Борман не принадлежал к тем людям, которые панически опасались стать хранителями хоть какой-либо из тайн вождя. Наоборот, наткнувшись на какую-нибудь из них, связанную с его происхождением, службой в армии или с отношением к женщинам, он старался упорно докапываться до корней и до истины, при этом любопытство его всегда оказывалось сильнее страха.
— Как давно, а главное, почему, при каких обстоятельствах это стало известно? Вы понимаете, о чем я, — загорелись глаза у Бормана.

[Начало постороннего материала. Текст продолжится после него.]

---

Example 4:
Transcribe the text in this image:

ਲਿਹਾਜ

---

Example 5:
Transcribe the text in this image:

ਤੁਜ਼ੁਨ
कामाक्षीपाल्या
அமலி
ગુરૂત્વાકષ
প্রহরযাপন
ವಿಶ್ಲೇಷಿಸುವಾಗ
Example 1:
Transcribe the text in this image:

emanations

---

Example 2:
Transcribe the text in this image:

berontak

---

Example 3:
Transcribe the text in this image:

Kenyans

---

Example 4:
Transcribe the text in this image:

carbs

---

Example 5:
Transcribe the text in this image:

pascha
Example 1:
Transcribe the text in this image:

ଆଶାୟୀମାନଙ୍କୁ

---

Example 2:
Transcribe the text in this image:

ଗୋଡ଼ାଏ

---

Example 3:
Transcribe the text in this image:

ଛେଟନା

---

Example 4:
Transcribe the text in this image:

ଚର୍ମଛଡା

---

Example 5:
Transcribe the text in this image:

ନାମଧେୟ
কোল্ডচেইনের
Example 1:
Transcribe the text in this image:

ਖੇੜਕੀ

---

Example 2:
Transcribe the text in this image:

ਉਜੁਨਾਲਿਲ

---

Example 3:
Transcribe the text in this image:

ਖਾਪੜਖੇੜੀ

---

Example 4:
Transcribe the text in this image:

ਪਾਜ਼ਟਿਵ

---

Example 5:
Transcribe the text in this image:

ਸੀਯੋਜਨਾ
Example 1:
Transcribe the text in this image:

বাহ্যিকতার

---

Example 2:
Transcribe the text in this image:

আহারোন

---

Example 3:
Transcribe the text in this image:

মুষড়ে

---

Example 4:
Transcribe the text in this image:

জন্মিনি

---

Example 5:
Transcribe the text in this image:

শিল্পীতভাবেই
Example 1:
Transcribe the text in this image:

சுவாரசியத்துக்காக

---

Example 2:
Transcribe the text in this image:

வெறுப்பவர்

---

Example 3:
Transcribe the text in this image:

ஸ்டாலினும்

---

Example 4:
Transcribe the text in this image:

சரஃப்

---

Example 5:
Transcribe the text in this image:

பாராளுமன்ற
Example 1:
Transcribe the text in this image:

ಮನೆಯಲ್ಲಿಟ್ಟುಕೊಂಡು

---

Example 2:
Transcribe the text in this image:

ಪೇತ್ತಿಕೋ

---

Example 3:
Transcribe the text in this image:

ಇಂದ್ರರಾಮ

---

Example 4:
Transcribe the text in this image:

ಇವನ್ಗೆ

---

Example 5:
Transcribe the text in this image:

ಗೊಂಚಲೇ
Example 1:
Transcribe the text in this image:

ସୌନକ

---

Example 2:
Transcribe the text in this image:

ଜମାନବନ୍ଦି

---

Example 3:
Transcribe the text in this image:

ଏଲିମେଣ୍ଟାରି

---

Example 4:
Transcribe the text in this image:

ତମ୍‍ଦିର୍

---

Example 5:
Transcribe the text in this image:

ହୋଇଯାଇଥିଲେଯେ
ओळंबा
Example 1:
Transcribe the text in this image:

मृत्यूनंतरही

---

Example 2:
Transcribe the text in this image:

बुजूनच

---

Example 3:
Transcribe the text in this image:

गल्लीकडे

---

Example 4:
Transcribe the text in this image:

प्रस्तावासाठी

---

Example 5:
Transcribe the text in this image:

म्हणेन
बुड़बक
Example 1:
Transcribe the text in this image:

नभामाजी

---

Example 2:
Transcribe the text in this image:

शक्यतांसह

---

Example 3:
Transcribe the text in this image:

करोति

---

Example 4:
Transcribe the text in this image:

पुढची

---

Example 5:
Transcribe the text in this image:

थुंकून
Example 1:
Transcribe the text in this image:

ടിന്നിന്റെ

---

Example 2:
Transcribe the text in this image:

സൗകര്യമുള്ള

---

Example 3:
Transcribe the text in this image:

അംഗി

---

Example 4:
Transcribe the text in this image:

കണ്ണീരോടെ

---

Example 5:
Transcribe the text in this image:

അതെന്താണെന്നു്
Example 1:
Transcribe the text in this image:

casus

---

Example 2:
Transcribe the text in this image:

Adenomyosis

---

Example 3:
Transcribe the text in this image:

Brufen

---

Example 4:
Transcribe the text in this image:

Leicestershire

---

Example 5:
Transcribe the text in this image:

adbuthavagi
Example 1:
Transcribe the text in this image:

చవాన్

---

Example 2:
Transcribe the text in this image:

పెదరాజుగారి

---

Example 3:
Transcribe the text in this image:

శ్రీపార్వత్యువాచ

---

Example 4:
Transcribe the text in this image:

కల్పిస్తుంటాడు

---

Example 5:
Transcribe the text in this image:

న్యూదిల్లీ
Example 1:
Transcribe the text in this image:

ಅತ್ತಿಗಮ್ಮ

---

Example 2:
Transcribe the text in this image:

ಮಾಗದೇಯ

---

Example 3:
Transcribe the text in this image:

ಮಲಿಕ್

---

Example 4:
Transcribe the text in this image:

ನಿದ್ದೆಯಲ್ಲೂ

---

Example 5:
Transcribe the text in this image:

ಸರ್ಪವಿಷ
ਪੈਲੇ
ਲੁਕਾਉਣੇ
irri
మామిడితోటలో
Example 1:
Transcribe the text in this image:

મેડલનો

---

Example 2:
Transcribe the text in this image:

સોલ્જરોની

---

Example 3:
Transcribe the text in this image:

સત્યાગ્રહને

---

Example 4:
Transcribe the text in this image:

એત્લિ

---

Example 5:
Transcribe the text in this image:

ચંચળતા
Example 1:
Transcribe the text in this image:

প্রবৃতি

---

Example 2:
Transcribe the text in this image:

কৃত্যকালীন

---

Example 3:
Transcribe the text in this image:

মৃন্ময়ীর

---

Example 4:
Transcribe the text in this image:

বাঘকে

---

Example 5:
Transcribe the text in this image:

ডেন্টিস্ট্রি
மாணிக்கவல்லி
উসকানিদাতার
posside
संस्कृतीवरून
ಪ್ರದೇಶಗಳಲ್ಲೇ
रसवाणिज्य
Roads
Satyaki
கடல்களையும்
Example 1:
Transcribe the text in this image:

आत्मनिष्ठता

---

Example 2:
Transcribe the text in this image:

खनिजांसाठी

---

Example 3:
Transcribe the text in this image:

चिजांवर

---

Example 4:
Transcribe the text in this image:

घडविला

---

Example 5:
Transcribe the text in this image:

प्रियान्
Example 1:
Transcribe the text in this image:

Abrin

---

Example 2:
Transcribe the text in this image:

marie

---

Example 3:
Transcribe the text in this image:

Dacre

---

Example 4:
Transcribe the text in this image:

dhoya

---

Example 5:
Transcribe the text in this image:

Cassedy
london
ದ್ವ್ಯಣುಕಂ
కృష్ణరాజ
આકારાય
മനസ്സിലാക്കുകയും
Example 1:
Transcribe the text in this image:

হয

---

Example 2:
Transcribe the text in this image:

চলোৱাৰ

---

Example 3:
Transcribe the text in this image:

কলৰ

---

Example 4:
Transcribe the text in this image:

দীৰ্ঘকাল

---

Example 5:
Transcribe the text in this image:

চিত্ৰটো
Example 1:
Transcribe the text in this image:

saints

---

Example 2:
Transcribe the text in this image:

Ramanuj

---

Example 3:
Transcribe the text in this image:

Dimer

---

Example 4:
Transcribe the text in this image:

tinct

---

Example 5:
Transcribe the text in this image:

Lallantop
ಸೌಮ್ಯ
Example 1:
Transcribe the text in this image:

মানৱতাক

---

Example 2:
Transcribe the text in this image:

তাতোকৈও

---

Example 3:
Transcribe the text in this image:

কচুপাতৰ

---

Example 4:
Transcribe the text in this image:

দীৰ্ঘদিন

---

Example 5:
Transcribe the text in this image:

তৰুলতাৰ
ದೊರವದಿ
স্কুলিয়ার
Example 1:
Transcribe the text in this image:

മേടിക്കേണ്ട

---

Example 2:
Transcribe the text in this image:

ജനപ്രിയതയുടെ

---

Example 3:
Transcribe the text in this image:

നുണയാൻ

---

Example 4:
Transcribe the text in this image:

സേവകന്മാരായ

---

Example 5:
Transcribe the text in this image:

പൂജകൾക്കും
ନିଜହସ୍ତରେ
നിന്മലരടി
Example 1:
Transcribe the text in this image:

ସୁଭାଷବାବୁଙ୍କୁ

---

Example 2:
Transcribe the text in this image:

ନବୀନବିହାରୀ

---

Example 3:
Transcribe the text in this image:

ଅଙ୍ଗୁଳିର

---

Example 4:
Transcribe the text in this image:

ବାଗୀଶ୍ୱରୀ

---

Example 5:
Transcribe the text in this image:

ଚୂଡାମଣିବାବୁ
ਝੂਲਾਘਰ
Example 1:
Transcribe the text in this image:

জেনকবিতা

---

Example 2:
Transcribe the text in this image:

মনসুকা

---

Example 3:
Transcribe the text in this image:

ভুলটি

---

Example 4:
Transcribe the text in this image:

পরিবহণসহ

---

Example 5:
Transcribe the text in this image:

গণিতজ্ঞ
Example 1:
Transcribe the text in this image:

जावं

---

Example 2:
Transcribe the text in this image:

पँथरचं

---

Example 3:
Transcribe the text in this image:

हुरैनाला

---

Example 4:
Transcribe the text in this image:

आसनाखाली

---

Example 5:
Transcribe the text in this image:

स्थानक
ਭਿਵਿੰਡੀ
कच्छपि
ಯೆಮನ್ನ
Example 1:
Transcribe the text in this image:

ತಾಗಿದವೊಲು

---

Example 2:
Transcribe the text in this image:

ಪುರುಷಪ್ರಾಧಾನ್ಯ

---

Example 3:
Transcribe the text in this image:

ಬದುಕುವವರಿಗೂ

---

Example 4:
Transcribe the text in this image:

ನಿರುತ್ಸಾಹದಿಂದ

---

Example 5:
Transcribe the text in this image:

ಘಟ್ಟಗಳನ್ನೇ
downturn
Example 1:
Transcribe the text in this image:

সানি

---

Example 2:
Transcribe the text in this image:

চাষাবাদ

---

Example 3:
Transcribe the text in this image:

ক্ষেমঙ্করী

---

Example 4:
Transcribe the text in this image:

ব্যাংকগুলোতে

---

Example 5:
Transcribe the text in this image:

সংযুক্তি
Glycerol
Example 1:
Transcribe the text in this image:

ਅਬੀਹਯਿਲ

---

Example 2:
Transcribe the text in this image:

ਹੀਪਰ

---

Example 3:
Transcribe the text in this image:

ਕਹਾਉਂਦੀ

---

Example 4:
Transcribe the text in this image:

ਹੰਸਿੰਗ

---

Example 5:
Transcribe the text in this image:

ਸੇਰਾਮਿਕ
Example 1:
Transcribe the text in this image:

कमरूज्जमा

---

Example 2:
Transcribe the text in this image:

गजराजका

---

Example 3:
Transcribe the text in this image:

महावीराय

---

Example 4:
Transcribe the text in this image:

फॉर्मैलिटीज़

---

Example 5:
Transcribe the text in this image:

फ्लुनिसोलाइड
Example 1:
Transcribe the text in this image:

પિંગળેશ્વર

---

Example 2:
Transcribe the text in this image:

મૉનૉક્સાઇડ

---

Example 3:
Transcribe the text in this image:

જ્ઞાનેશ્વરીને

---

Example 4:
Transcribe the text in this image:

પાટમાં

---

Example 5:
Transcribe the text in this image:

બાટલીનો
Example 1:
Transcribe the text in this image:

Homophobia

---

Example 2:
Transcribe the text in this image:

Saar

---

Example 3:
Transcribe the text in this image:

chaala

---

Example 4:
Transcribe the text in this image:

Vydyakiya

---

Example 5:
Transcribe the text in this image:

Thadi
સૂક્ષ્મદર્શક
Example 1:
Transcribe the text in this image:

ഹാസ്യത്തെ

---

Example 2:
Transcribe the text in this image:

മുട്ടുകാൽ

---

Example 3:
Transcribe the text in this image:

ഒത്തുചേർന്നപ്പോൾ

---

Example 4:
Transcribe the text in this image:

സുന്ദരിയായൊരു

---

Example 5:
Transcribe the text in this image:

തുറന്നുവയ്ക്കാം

— Известно стало еще в то время, когда создавался бункер в «Вольфшанце». Однажды мы с Раттенхубером пошли вслед за фюрером в подземелье, но офицер охраны отвлек нас. Получилось так, что фюрер сам вошел в один из отсеков, и в это время дверь захлопнулась. Чтобы открыть ее изнутри, достаточно было отвести небольшой рычажок, которого фюрер не заметил. Мы же не видели, куда именно вождь вошел, посчитав, что он ушел в ту сторону, где находился зал совещания. Пока все выяснилось и мы обнаружили фюрера, он уже пребывал в такой ярости, что мы не знали, что произойдет раньше: то ли перестреляет нас, то ли умрет сам от сердечного приступа. И лишь после этого мы стали обращать внимание, что он панически боится закрытых помещений и старается не спускаться в бункер в одиночку. Правда, в последнее время, зная об этой своей слабости, фюрер всячески пытается преодолеть ее. Понимает, что когда русские ворвутся в Берлин, ему придется провести в бункере немало дней.